Het was 1997 toen regenboogvlaggen voor het eerst de straten van Boedapest opfleurden, maar deze maandag heeft de regerende Fidesz-partij van Hongarije een krachtig standpunt ingenomen tegen LGBTQ+ Pride-marsen en een wetsvoorstel ingediend bij het parlement dat het evenement effectief zou verbieden.
De wetgeving heeft tot doel bijeenkomsten te verbieden die zij schadelijk acht voor kinderen, een rechtvaardiging die een centraal punt is geweest in de bredere culturele campagne van premier Viktor Orban. Als de wet wordt aangenomen, zou deze boetes opleggen aan zowel organisatoren als deelnemers.

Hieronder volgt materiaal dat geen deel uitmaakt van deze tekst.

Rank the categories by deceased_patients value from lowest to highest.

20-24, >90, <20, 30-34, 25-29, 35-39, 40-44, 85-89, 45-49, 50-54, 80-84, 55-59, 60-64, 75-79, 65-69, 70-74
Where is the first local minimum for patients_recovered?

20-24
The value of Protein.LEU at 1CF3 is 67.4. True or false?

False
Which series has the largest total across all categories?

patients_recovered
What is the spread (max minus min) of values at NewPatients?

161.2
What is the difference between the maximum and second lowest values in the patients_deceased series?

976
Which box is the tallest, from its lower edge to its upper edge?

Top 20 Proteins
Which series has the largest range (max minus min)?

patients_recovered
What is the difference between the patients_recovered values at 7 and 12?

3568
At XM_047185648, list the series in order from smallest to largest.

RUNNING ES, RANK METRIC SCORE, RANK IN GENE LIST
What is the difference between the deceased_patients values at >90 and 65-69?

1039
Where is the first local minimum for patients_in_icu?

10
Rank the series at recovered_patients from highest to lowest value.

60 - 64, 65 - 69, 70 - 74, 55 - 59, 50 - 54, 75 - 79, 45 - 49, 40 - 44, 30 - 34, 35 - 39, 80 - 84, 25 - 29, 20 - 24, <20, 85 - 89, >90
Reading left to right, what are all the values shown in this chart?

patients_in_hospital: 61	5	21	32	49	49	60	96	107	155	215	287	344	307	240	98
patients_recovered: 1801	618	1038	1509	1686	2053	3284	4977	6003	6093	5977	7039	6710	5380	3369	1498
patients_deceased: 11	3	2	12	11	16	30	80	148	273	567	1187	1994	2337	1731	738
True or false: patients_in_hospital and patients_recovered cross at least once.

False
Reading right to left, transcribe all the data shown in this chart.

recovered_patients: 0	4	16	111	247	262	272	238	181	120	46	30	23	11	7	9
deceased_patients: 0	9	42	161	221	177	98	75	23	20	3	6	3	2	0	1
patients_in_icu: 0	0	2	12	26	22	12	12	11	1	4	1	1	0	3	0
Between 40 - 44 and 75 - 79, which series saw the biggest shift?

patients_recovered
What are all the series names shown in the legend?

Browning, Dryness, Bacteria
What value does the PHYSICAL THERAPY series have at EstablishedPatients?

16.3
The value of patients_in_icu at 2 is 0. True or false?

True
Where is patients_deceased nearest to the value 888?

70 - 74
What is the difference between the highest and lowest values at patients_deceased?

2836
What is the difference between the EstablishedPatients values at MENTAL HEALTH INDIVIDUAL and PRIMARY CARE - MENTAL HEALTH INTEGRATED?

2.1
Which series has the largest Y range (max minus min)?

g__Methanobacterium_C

Het wetsvoorstel geeft autoriteiten ook de bevoegdheid om gezichtsherkenningstechnologie te gebruiken om aanwezigen te identificeren, waardoor de bezorgdheid over staatstoezicht en individuele vrijheden tijdens openbare evenementen zoals Pride verder wordt versterkt.
De regering van Orban, die zich in toenemende mate heeft gericht op LGBTQ+-rechten als onderdeel van haar christelijk-conservatieve agenda, heeft eerder internationale controverse aangewakkerd met beleid dat de promotie van homoseksualiteit aan minderjarigen verbiedt.